=== Testo della pagina ===
^^^^^^^^
D. Si riscontrano differenze in questo ambito tra lavoratrici dipendenti e autonome?
R. Sì, senza dubbio. Sembra addirittura che ci siano mamme di serie A e di serie B. Per quanto riguarda il congedo obbligatorio retribuito di maternità, nel 2012 i beneficiari sono stati, per il 91,5 per cento, lavoratori e lavoratrici dipendenti e soltanto per il 9,5 per cento le lavoratrici autonome, di cui un quarto artigiane. Differenze tra dipendenti e autonome anche per il congedo parentale: le dipendenti possono utilizzarlo entro gli 8 anni del bambino, mentre i lavoratori autonomi hanno diritto a 3 mesi solo entro il primo anno di età del bambino. L’Osservatorio di Confartigianato esamina anche la qualità di alcuni servizi pubblici utili per le donne che devono conciliare lavoro, famiglia e maternità. A cominciare dai servizi comunali per l’infanzia come asilo nido, micronidi o servizi integrativi e innovativi utilizzati soltanto dal 14 per cento dei bambini sotto i 3 anni. Non va meglio per la quota di posti letto nei presidi residenziali socio-assistenziali e socio-sanitari che sono, in media nazionale, pari a 7 ogni mille abitanti. Molto bassa anche la percentuale degli anziani over 65 che utilizzano il servizio di assistenza domiciliare integrata, l’Adi: appena il 4,1 per cento.
D. Emerge un quadro abbastanza desolante dalla vostra analisi: intravede qualche luce per il futuro?
^^^^^^^^
=== Materiale fornito ===
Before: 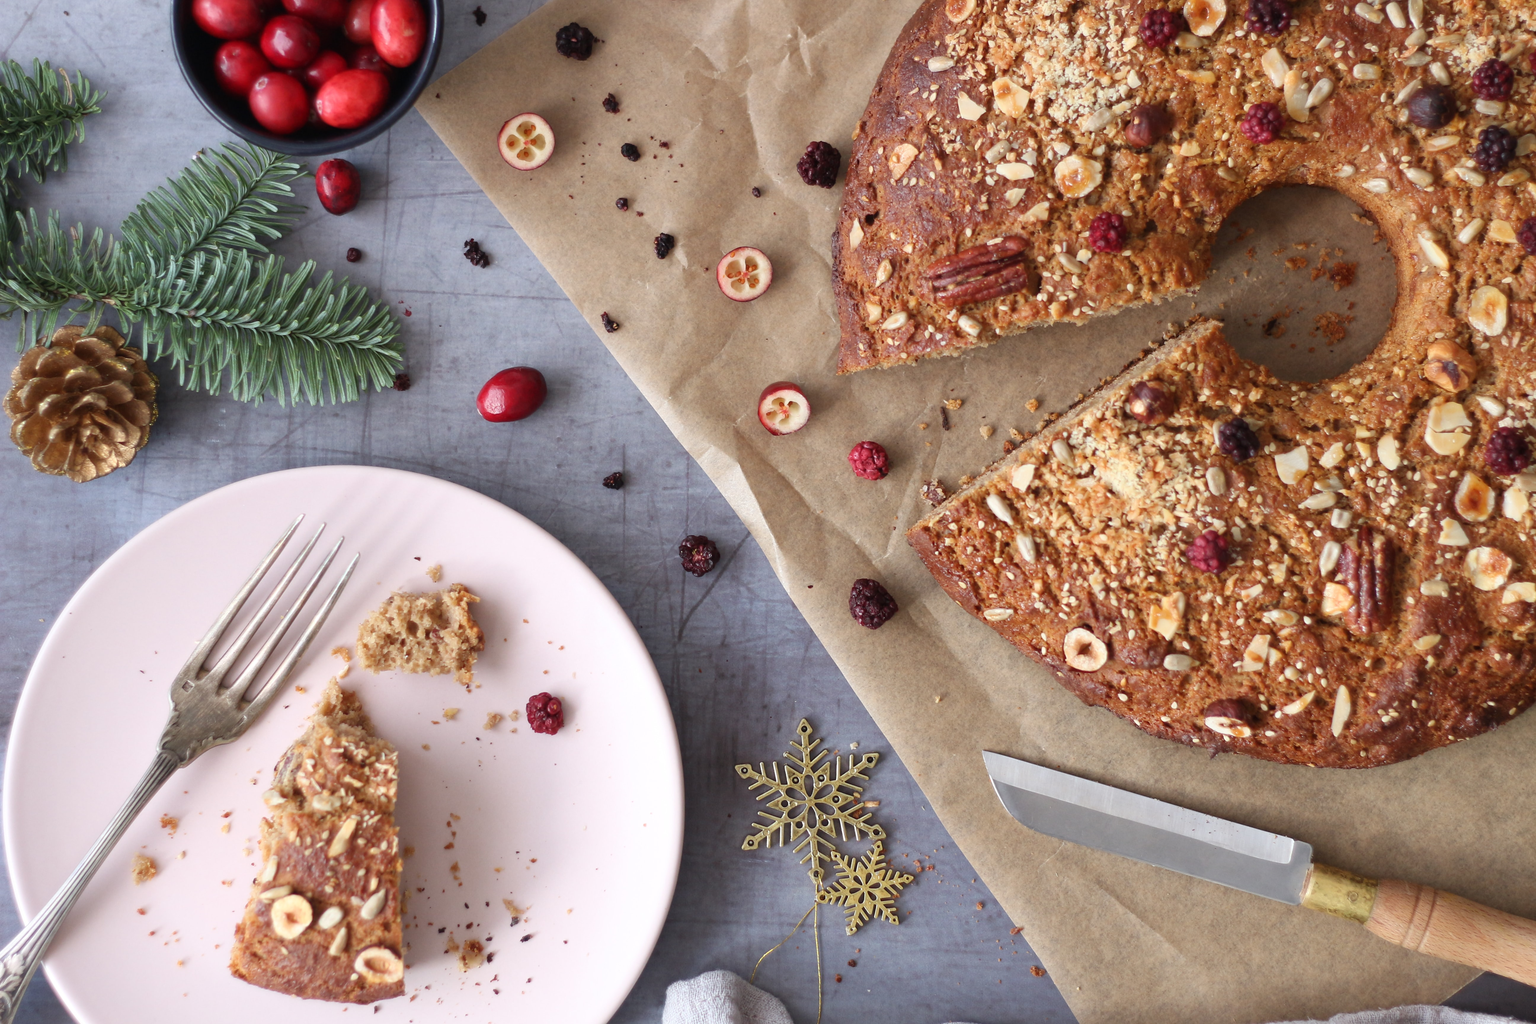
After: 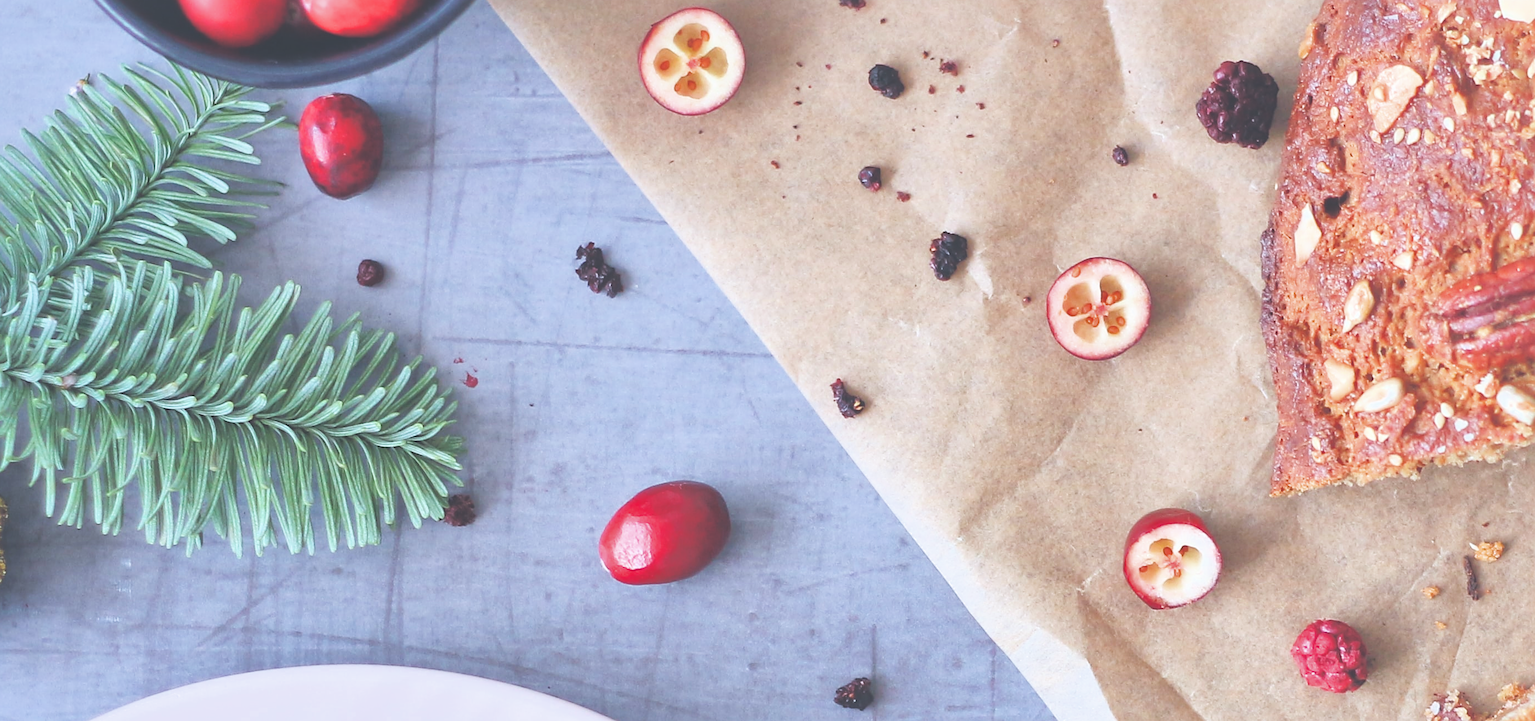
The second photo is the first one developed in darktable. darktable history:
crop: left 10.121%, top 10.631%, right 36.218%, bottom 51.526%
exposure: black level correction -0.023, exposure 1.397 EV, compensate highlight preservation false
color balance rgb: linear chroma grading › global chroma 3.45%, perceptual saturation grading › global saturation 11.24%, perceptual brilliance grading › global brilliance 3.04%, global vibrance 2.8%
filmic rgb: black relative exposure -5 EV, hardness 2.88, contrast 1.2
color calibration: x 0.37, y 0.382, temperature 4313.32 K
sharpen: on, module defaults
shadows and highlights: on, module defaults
^^^^^^^^
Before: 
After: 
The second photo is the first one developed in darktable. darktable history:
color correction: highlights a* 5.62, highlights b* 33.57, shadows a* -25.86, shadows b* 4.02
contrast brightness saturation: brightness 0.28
^^^^^^^^
Nel testo sul lavoro e la maternità, fino a quale età del bambino le dipendenti possono usare il congedo parentale?

=== Esercizio svolto ===
Entro gli 8 anni del bambino.